生活習慣病の中でも特に食事療法にくわしい内科医の青木厚さんによると、「通常、人間は食事などで体に蓄えられた糖からエネルギーを作ります。食事から10時間ほど経つと糖がなくなり、代わりに脂肪が使われるようになる。これにより、ダイエット効果が期待できます」。

さらにそこから6時間経つと、体が「飢餓状態」に陥る。これにより、体がよりやせやすい状態に“目覚める”。老化の原因になる活性酸素の発生を抑える抗酸化作用や、傷ついた遺伝子の修復のほか、活動するエネルギーを生産するミトコンドリアの働きも活発になるという。

◆睡眠時間を利用すればプチ断食も無理なくできる

とはいえ、16時間も何も食べずに過ごすとなると至難の業。だが青木さんは、「睡眠時間を利用すれば、簡単に達成できる」と話す。

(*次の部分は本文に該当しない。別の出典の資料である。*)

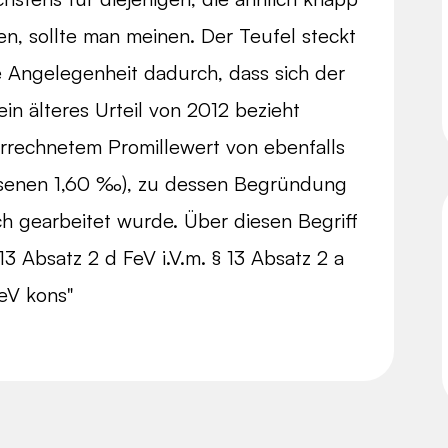
en, sollte man meinen. Der Teufel steckt
e Angelegenheit dadurch, dass sich der
in älteres Urteil von 2012 bezieht
errechnetem Promillewert von ebenfalls
ssenen 1,60 ‰), zu dessen Begründung
h gearbeitet wurde. Über diesen Begriff
13 Absatz 2 d FeV i.V.m. § 13 Absatz 2 a
eV kons"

「1日8時間の睡眠時間をとっているなら、就寝前と起床後のそれぞれ4時間、計8時間食事しなければ、合計16時間です。早めに夕食を終えてゆっくり過ごし、朝食を食べないようにすることで、無理なくオートファジーを目覚めさせられます」

ただ朝食を抜くだけで、ダイエットも若返りも手に入るなら実践しない手はない。しかし、「朝食を食べないと力が出なくて仕事や家事に集中できない」という人も多いだろう。

◆朝食を食べなくてもエネルギーは作られる

食事療法を取り入れた痛みの治療を専門に行う医師の清水泰行さんは、自身も1年半ほどで約18kgものダイエットに成功している。そんな清水さんが、「人間の体は、本来は朝食を食べなくても、空腹を感じないようになっている」と指摘する。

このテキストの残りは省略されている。